Vignerons et techniciens parlent ensuite d'oïdium et de lutte antibotrytis. « Soignez la prophylaxie avec un bon ébourgeonnage, préconise Bernard Gervais, responsable de la conduite du vignoble. La vigne a poussé vite et a produit beaucoup d'entre-cœurs. » La floraison, très étalée, suscite des remarques désabusées : « On se demande si elle va se terminer », grimace un viticulteur. Pascal Mallier aborde également la question de l'effeuillage : « Ne le faites pas avant une grosse chaleur et n'allez pas trop loin : on perd du degré d'alcool si on enlève plus de 30 % de surface foliaire au niveau des grappes. »
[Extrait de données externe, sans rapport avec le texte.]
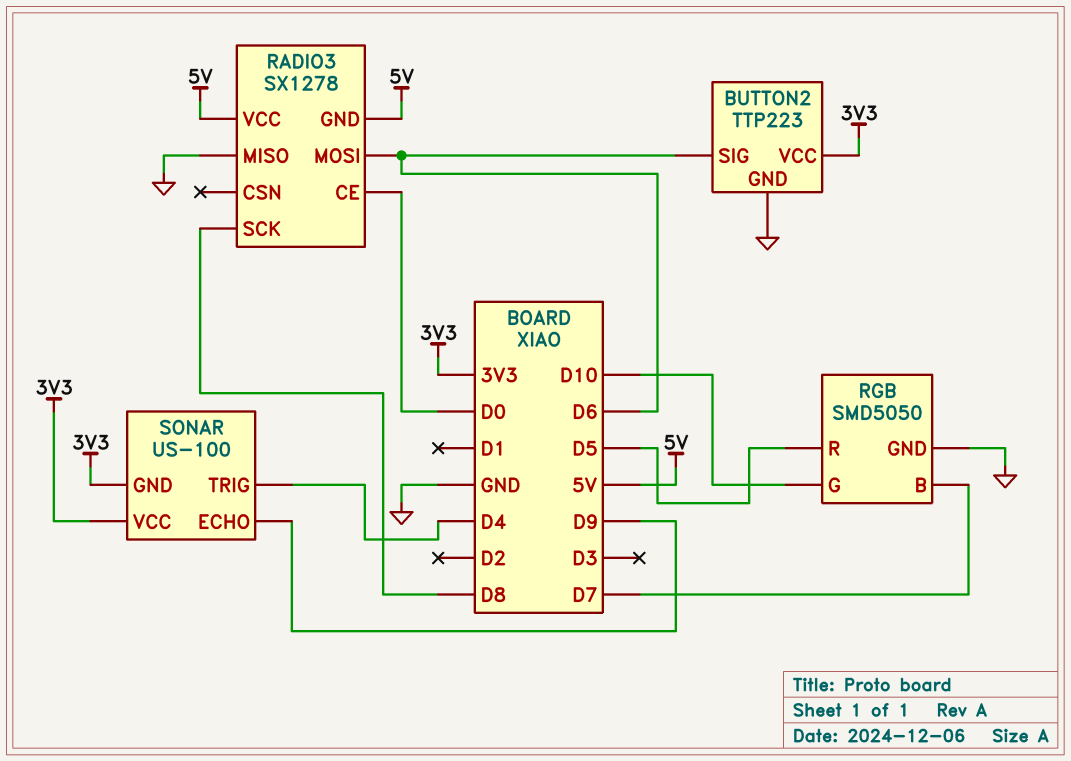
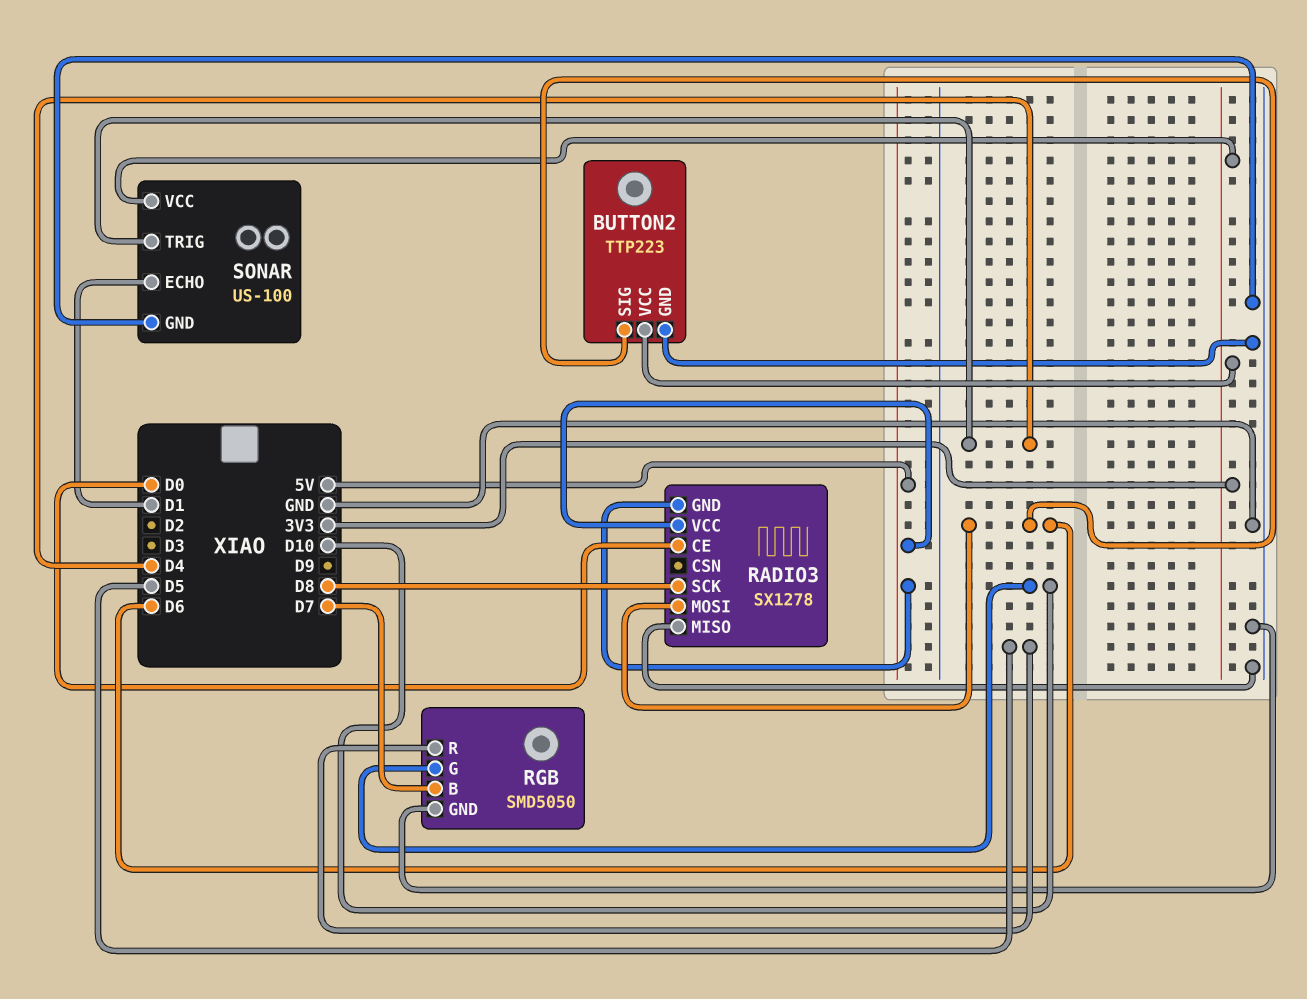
SONAR pin ECHO: D9 -> D1
SONAR pin GND: 3V3 -> GND

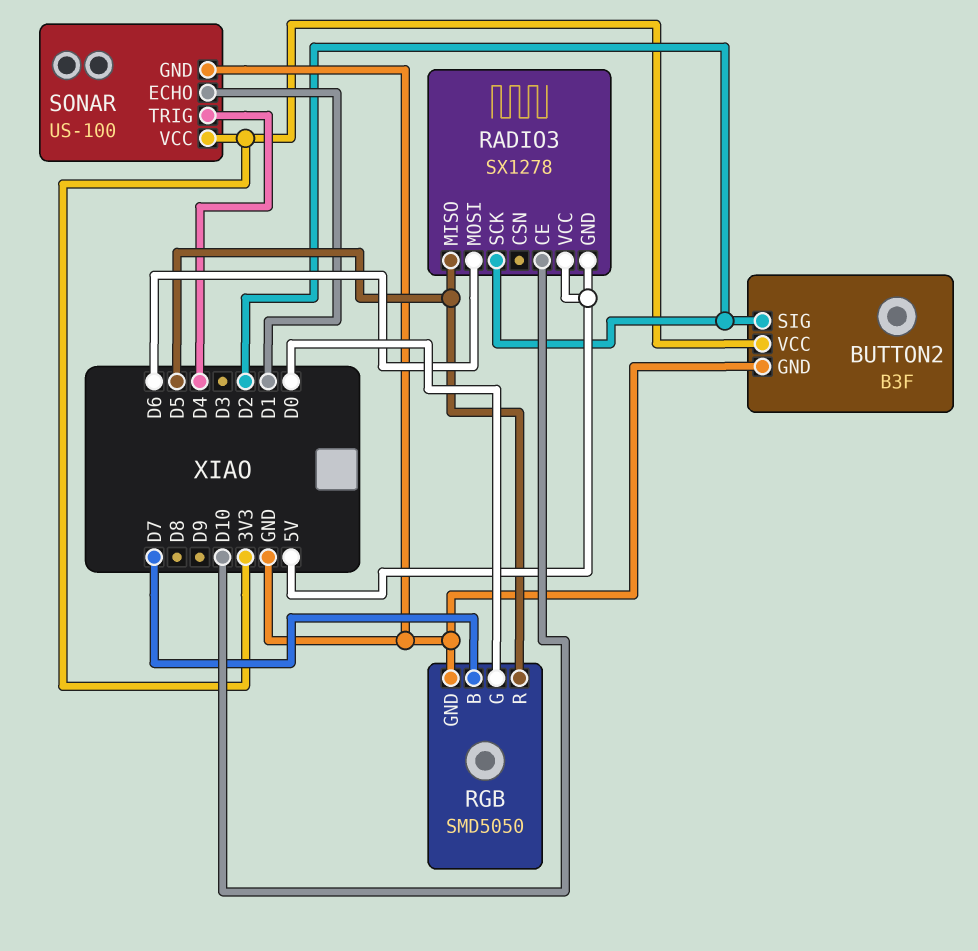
BUTTON2: TTP223 -> B3F
BUTTON2 pin SIG: D6 -> D2
RADIO3 pin CE: D0 -> D10
RADIO3 pin MISO: GND -> D5
RADIO3 pin SCK: D8 -> D2
RGB pin G: D10 -> D0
Les adhérents présents acquiescent. La réunion a duré plus d'une heure et chacun s'en va désormais retrouver ses parcelles. Dans quinze jours, au prochain « bout de vigne », un autre de leurs collègues leur parlera de sa pratique du programme Optidose.
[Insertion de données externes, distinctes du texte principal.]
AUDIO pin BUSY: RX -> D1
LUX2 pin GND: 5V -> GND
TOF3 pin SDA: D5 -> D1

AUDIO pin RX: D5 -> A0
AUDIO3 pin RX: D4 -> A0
ALSACE : « Ne tirez pas sur la cadence de traitement »
Un arbre isolé à l'ombre généreuse en bordure de la départementale et des vignes : c'est le point de rendez-vous des viticulteurs du secteur d'Andlau (Bas-Rhin) habitués à suivre les réunions en bout de parcelle estampillées Rais'Alsace chaque mardi à 10 h 30. Le matin du 29 mai, l'assistance se limite à quelques viticulteurs, des distributeurs et un représentant d'un laboratoire d'œnologie.
Cette petite affluence n'étonne pas Marie-Noëlle Lauer, conseillère viticole à la chambre d'agriculture du Bas-Rhin, qui intervient régulièrement ici avec Marie Bourderont, sa consœur de la Fredon (Fédération régionale de défense contre les organismes nuisibles). Une semaine auparavant, au lendemain d'un gros orage, les viticulteurs s'étaient déplacés en masse pour prendre l'avis des techniciennes sur l'ampleur de la menace mildiou. Après la réunion, ils ont presque tous traité. Ils n'ont pas jugé utile de revenir si vite.
Ce matin-là, les deux jeunes femmes soulignent que le risque mildiou continue de faire l'actualité. Elles ont apporté des inflorescences vert clair, bien sporulantes, et des feuilles fraîchement contaminées sur lesquelles la maladie est reconnaissable aux taches d'huile qu'elle fait apparaître. Elles les font circuler. « Continuez à sur-veiller les parcelles sensibles. Ne tirez pas sur la cadence de traitement », recommande Marie-Noëlle Lauer.
Marie Bourderont poursuit par un rapide point sur l'oïdium et le black-rot qui, pour l'instant, n'inquiètent pas. Marie-Noëlle Lauer enchaîne avec les ravageurs et montre quelques glomérules annonciateurs de vers de la grappe dans des inflorescences.
« Vient qui veut »
Les rendez-vous Rais'Alsace se tiennent depuis 1994. Ils ont lieu chaque semaine de début mai à fin juillet. En 2011, 88 réunions se sont déroulées sur huit lieux de rencontre dans le Bas-Rhin et 44 réunions sur quatre sites dans le Haut-Rhin. La fréquentation oscille entre une dizaine et une trentaine de participants par site. Elle varie en fonction des villages et de l'actualité. L'affluence est particulièrement élevée quand il s'agit de positionner un traitement.
Lors de ces rencontres, la priorité des conseillères n'est pas de préconiser des produits, mais de faire le point sur la pression des maladies et des ravageurs. « Nous nous contentons d'indiquer des familles de produits à utiliser, si on nous le demande, explique Marie-Noëlle Lauer. La difficulté est que les viticulteurs ont souvent déjà du stock et les spécialités varient d'un fournisseur à l'autre alors que les matières actives sont les mêmes. » Trois quarts d'heure plus tard, les sujets du jour sont épuisés.
Les deux techniciennes vont retrouver un autre groupe quelques kilomètres plus loin. Ce sera leur quatrième rendez-vous de la matinée. « Le message est volontairement court, actuel, poursuit la conseillère La réunion n'a rien de formel. Vient qui veut. Ces rendez-vous ont déjà été sur la sellette. Mais ils sont utiles. Ils nous évitent beaucoup de temps passé au téléphone. Entre deux sites, nous pouvons visiter des parcelles. Les viticulteurs peuvent échanger entre eux. »
Benoît Kobloth, viticulteur à Nothalten (Bas-Rhin) acquiesce. « Cloîtré chez soi, on n'avance pas, dit-il. Ici, j'obtiens les synthèses des techniciens et les avis de mes collègues. Je considère que participer fait partie de ma journée de travail. » Il rate rarement un rendez-vous. En cas de force majeure, son fils le remplace.